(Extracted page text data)

^^^^

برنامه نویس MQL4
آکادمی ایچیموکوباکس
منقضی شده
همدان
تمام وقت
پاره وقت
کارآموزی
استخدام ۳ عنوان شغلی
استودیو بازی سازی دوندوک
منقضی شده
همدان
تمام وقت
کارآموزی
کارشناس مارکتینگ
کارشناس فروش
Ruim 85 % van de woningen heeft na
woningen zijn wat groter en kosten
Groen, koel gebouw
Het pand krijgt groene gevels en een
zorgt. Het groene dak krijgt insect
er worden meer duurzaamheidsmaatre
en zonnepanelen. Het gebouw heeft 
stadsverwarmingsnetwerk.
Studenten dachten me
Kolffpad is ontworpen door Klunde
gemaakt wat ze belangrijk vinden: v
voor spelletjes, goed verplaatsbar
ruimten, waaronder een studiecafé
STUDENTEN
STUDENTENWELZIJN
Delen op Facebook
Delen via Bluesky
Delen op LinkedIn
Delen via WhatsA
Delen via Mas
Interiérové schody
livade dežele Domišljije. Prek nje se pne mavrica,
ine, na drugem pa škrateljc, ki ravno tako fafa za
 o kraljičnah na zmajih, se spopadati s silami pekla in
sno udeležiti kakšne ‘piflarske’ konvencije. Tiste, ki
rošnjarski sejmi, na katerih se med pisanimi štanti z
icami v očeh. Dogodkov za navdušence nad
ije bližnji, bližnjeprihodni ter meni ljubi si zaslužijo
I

^^^^

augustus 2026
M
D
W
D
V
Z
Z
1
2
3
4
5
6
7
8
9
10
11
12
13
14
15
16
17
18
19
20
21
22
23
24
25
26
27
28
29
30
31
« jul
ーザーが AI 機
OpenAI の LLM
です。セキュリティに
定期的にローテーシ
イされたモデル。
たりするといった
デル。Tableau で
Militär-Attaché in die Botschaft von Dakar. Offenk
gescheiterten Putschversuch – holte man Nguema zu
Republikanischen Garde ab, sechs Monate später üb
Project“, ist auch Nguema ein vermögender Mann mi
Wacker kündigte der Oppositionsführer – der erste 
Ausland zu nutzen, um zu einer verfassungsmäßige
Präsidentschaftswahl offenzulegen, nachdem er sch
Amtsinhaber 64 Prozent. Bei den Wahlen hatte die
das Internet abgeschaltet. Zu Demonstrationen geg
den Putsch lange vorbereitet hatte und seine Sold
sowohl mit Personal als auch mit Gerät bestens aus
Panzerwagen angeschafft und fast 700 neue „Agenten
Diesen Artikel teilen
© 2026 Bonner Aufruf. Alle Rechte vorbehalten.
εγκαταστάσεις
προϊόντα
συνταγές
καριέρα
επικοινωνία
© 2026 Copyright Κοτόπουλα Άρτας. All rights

^^^^

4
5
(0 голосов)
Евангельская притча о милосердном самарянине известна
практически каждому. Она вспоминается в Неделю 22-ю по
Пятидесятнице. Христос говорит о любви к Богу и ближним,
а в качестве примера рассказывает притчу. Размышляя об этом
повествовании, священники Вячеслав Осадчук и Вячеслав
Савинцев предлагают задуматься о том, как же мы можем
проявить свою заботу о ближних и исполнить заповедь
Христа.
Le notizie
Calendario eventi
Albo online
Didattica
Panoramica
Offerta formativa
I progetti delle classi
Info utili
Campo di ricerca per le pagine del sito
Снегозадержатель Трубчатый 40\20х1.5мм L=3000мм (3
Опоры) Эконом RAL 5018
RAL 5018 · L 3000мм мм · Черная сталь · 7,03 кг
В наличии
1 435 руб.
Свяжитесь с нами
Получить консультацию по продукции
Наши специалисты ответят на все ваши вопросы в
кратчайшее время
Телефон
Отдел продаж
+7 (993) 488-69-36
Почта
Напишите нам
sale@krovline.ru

^^^^

§ **Directions for this task**
Work out how many lines above contain "Nguema", then write only that number.

§ **Answer to this task**
2